> **Stored data**
● ● ● ● ●

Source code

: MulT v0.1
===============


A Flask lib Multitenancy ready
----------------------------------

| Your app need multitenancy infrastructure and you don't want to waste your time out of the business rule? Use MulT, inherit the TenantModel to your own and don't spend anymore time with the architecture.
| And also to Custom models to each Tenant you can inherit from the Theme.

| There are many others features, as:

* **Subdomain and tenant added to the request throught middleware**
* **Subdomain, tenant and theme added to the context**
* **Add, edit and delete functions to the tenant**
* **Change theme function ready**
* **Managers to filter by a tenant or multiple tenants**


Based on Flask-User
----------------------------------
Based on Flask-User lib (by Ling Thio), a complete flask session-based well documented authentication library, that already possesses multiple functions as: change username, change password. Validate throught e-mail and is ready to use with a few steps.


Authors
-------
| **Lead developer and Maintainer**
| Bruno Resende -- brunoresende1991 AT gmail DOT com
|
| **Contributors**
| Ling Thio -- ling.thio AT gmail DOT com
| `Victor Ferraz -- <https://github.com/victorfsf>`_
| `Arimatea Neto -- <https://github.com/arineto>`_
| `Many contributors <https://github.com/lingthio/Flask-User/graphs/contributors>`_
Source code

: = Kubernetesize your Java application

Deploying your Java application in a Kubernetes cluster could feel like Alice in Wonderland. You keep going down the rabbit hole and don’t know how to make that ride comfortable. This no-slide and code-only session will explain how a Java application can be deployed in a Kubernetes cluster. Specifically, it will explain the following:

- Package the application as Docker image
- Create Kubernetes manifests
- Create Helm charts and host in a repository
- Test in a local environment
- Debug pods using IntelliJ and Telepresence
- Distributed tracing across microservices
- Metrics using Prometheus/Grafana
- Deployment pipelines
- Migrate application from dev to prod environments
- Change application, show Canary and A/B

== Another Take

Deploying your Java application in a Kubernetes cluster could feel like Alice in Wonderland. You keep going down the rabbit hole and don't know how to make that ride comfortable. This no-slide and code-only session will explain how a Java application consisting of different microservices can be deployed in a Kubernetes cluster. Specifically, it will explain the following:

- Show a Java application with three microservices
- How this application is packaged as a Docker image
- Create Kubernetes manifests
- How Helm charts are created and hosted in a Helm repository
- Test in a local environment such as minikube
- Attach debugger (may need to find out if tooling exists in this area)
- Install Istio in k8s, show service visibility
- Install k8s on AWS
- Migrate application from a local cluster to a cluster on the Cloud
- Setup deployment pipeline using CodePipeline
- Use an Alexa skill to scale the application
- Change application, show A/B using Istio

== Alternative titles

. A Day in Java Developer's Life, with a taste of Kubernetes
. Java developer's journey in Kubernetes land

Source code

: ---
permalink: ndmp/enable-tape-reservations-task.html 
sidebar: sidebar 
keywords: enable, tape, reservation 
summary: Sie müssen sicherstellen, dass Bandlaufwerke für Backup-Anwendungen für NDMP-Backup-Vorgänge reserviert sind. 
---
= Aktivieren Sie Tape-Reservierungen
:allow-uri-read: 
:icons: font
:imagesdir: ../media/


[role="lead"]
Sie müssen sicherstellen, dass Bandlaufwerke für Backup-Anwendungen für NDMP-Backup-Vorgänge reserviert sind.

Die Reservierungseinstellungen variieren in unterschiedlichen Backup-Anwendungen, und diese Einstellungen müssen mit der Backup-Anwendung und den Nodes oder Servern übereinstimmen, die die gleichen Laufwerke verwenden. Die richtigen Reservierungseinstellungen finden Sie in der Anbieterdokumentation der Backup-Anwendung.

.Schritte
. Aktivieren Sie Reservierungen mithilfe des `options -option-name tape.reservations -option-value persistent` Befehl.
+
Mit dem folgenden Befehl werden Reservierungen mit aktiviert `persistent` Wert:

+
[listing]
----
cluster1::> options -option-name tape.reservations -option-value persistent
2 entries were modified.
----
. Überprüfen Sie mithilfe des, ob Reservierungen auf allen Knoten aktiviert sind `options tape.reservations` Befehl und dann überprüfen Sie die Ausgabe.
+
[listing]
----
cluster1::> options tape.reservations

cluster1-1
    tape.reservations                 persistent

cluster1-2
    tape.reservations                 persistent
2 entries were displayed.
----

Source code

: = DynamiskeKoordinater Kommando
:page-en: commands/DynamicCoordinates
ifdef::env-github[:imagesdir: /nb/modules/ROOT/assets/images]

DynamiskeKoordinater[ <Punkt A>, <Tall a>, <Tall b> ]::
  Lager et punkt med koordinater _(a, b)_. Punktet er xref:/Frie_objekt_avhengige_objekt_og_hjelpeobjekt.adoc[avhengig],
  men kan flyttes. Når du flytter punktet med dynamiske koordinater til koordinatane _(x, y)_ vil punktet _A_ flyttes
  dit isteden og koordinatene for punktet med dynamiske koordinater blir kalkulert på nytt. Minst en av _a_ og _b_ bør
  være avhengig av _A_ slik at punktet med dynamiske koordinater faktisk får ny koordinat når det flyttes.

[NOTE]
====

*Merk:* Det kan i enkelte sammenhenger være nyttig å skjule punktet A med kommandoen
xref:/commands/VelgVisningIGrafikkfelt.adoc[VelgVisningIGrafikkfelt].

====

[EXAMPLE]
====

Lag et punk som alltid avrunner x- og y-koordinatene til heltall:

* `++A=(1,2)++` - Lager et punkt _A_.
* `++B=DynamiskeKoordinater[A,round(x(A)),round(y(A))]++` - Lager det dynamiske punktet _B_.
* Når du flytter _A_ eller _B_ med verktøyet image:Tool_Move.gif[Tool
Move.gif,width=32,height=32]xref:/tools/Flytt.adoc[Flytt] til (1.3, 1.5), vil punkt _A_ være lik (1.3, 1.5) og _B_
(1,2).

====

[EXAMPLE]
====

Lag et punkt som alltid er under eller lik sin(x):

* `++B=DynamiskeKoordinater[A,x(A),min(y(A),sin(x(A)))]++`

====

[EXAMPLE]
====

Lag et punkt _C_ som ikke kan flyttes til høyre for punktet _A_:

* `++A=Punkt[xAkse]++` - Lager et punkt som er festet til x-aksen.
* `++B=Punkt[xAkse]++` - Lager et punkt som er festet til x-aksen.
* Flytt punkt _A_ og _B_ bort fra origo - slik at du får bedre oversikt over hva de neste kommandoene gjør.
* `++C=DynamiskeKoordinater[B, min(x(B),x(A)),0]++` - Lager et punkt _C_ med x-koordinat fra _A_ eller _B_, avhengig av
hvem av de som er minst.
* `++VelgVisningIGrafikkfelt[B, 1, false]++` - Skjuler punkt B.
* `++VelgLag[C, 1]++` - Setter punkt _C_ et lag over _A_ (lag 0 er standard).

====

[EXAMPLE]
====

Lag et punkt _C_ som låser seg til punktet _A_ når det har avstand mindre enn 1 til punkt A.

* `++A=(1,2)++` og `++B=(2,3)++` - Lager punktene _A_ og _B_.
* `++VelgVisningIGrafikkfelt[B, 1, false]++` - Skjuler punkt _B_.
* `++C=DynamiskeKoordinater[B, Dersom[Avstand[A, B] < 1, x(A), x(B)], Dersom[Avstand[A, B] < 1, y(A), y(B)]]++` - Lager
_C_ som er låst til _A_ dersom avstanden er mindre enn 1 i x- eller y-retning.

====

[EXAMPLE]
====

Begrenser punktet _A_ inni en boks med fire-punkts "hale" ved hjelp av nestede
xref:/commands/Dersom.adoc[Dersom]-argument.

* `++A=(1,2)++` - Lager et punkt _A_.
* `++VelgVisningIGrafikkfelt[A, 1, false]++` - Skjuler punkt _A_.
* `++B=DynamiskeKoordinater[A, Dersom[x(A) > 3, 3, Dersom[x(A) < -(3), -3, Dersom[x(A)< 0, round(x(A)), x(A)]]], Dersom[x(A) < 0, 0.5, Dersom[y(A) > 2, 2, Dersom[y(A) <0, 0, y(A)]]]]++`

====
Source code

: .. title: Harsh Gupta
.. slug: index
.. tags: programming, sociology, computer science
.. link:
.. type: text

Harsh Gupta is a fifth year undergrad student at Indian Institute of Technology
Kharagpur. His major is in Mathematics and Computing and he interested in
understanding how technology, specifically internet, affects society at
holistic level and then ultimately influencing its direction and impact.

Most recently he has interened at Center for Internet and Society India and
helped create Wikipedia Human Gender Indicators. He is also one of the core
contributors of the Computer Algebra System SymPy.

● ● ● ● ●

> **DESCRIPTION OF THE TASK**
Return, word for word, every line from the top of the entries down to the line that holds "Kubernetesize your Java application", both included.

> **SOLUTION FOR THIS PROBLEM**
Source code

: MulT v0.1
===============


A Flask lib Multitenancy ready
----------------------------------

| Your app need multitenancy infrastructure and you don't want to waste your time out of the business rule? Use MulT, inherit the TenantModel to your own and don't spend anymore time with the architecture.
| And also to Custom models to each Tenant you can inherit from the Theme.

| There are many others features, as:

* **Subdomain and tenant added to the request throught middleware**
* **Subdomain, tenant and theme added to the context**
* **Add, edit and delete functions to the tenant**
* **Change theme function ready**
* **Managers to filter by a tenant or multiple tenants**


Based on Flask-User
----------------------------------
Based on Flask-User lib (by Ling Thio), a complete flask session-based well documented authentication library, that already possesses multiple functions as: change username, change password. Validate throught e-mail and is ready to use with a few steps.


Authors
-------
| **Lead developer and Maintainer**
| Bruno Resende -- brunoresende1991 AT gmail DOT com
|
| **Contributors**
| Ling Thio -- ling.thio AT gmail DOT com
| `Victor Ferraz -- <https://github.com/victorfsf>`_
| `Arimatea Neto -- <https://github.com/arineto>`_
| `Many contributors <https://github.com/lingthio/Flask-User/graphs/contributors>`_
Source code

: = Kubernetesize your Java application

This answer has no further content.